Compositie / ordening (vormgeving)

  

Centraalcompositie: (het belangrijkste onderdeel van) De voorstelling is in het midden van het beeld geplaatst. Meestal is hierom heen meer omgeving te zien. Bij een portret spreek je meestal van een centraal compositie.

 

  

Asymmetrische compositieHet midden van het beeld kan op geen enkele manier in twee gelijke helften worden gedeeld.

 


  

Symmetrische compositie en vormen: Een deel van de compositie wordt gespiegeld afgebeeld. Je ziet het linkerdeel van de compositie dan bijvoorbeeld gespiegeld terug aan de rechterkant. Deze vorm van compositie kan verticaal, horizontaal, diagonaal of meerzijdig symmetrisch zijn. Een symmetrische compositie heeft vaak een rustig, statisch effect.

 

    

Diagonaalcompositie: De ordening loopt via een denkbeeldige diagonaallijn op het beeldvlak. Deze compositie kan voor een dynamisch effect zorgen. 

 

   

Cirkel-, spiraalvormige compositie: Bij een cirkel of slingerende compositie is er door het werk een denkbeeldige cirkel of S-lijn te zien.


  

Driehoekscompositie: Het belangrijkste element van de compositie valt binnen een denkbeeldige driehoek. Dit levert een rustig en evenwichtig beeld op.

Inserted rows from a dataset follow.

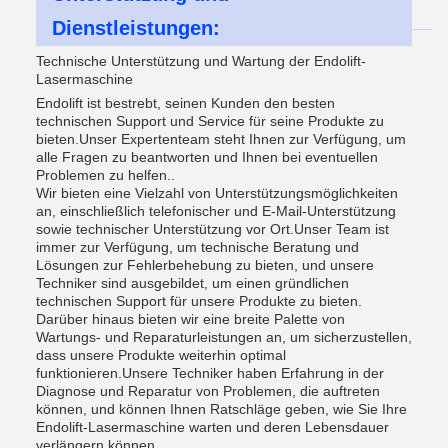
Dienstleistungen:
Technische Unterstützung und Wartung der Endolift-
Lasermaschine
Endolift ist bestrebt, seinen Kunden den besten
technischen Support und Service für seine Produkte zu
bieten.Unser Expertenteam steht Ihnen zur Verfügung, um
alle Fragen zu beantworten und Ihnen bei eventuellen
Problemen zu helfen..
Wir bieten eine Vielzahl von Unterstützungsmöglichkeiten
an, einschließlich telefonischer und E-Mail-Unterstützung
sowie technischer Unterstützung vor Ort.Unser Team ist
immer zur Verfügung, um technische Beratung und
Lösungen zur Fehlerbehebung zu bieten, und unsere
Techniker sind ausgebildet, um einen gründlichen
technischen Support für unsere Produkte zu bieten.
Darüber hinaus bieten wir eine breite Palette von
Wartungs- und Reparaturleistungen an, um sicherzustellen,
dass unsere Produkte weiterhin optimal
funktionieren.Unsere Techniker haben Erfahrung in der
Diagnose und Reparatur von Problemen, die auftreten
können, und können Ihnen Ratschläge geben, wie Sie Ihre
Endolift-Lasermaschine warten und deren Lebensdauer
verlängern können.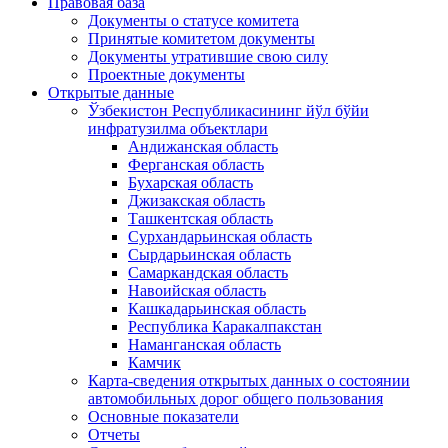
Правовая база
Документы о статусе комитета
Принятые комитетом документы
Документы утратившие свою силу
Проектные документы
Открытые данные
Ўзбекистон Республикасининг йўл бўйи
инфратузилма объектлари
Андижанская область
Ферганская область
Бухарская область
Джизакская область
Ташкентская область
Сурхандарьинская область
Сырдарьинская область
Самаркандская область
Навоийская область
Кашкадарьинская область
Республика Каракалпакстан
Наманганская область
Камчик
Карта-сведения открытых данных о состоянии
автомобильных дорог общего пользования
Основные показатели
Отчеты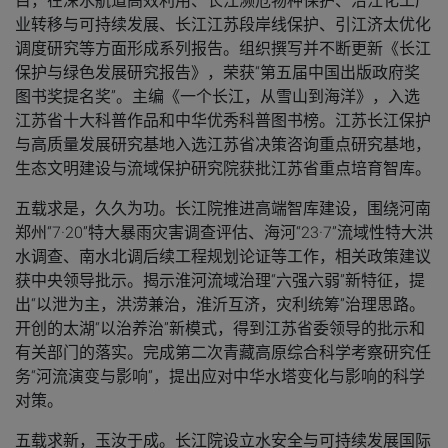
目，在深水航道高效利用、长江濒危物种保护、沿江化工产
业转移与可持续发展、长江江苏段岸线保护、引江济太优化
调度研究等方面形成系列报告。组织撰写并不断更新《长江
保护与绿色发展研究报告》，荣获“第五届中国出版政府奖
图书奖提名奖”。主编《一个长江，从雪山到海洋》，入选
江苏省十大科普作品和中华优秀科普图书榜。江苏长江保护
与高质量发展研究基地入选江苏省决策咨询重点研究基地，
生态文明建设与流域保护研究院获批江苏省重点培育智库。
五载求是，久久为功。
长江院推进高端智库建设，围绕河南
郑州“7·20”特大暴雨灾害调查评估、海河“23·7”流域性特大洪
水调查、南水北调后续工程规划论证等工作，相关政策建议
获中央领导批示。揭示淮河流域治理“六强六弱”新特征，提
出“以泄为主，洪涝兼治，淮沂互济，灾利统筹”治理思路。
开创的太湖“以治养治”新模式，得到江苏省委领导的批示和
有关部门的落实。完成第二次青藏高原综合科学考察研究任
务“河流演变与影响”，提出应对中华水塔变化与影响的科学
对策。
五载求新，玉汝于成。
长江院设立水安全与可持续发展国际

In een ruimtelijk beeld spreek je van een Piramidale compositie.


 

Overall compositie (verspreide compositie): Het is een overzichtelijke manier van ordenen, waarbij geen van de afgebeelde elementen extra nadruk krijgt. Alle elementen zijn regelmatig over het beeldvlak verdeeld, dus er is nauwelijks of geen sprake van overlapping en hierdoor wordt het afgebeelde erg plat.


 

Horizontaalcompositie: De compositie is geordend langs een denkbeeldige horizontale lijn.Deze compositie maakt een rustige, stabiele en brede indruk.


    

Verticaalcompositie: De compositie is geordend langs een denkbeeldige verticale lijn. 

 

   

Statische compositie: Statisch betekent 'stilstaand' of 'rust'. De onderdelen in de compositie zijn in evenwicht met elkaar.
Evenwicht in een compositie krijg je door:

  • Horizontale en verticale lijnen
  • weinig 'beweging'
  • gelijkmatige verdeling van vormen en kleuren over het beeldvlak
  • het ontbreken van nadrukkelijke contrasten, zoals bijvoorbeeld een licht-donker contrast

 

      

Dynamische compositie: Dynamisch betekent 'beweeglijk' of 'in beweging'. 
Dynamiek in een compositie krijg je door:

  • diagonale of schuine richtingen
  • gebogen richtingen
  • gebruik van verschillende vormen 
  • beweeglijke vormen
  • kleurcontrasten
  • ritmische herhalingen van vorm, kleur en/of richting.

 

 

 Herhaling, Ritme: Dezelfde vormen komen telkens op een regelmatige manier, in een vaste lijn terug. Bij ritme ontstaat al snel een bewegingssuggestie. Herhaling langs horizontale lijnen geeft een statisch en rustig effect.